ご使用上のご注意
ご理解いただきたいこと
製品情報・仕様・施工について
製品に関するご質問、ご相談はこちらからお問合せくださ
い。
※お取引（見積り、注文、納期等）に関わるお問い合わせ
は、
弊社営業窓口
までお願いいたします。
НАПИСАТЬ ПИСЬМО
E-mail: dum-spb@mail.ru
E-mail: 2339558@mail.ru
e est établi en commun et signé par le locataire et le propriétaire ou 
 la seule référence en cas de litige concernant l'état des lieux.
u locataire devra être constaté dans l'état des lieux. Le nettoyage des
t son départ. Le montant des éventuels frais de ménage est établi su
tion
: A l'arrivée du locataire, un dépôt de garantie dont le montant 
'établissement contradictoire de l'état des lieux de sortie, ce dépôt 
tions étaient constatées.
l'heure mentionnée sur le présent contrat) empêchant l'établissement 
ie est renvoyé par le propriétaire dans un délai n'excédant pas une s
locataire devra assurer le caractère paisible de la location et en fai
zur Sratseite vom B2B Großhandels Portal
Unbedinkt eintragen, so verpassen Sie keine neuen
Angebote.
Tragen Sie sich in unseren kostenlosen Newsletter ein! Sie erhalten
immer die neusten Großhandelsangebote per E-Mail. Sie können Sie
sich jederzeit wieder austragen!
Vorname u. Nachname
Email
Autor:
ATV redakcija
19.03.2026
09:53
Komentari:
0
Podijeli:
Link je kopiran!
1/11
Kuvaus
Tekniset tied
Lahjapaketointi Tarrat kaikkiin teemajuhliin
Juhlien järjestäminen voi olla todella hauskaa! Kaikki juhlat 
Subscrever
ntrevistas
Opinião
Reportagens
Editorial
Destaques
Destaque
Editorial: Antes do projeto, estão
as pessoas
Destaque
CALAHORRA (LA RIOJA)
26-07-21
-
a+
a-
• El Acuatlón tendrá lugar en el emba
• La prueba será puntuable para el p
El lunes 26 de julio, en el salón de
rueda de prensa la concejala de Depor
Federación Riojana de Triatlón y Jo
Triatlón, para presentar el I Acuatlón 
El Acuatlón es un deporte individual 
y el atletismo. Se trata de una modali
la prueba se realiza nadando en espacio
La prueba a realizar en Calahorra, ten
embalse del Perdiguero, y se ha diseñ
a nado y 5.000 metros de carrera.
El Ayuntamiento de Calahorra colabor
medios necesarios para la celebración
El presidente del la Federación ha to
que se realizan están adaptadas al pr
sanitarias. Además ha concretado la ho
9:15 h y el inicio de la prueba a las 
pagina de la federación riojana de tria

- What to do:
Among the entries above, how many lines include "Triatlón"? State the number and nothing else.

- Written response:
2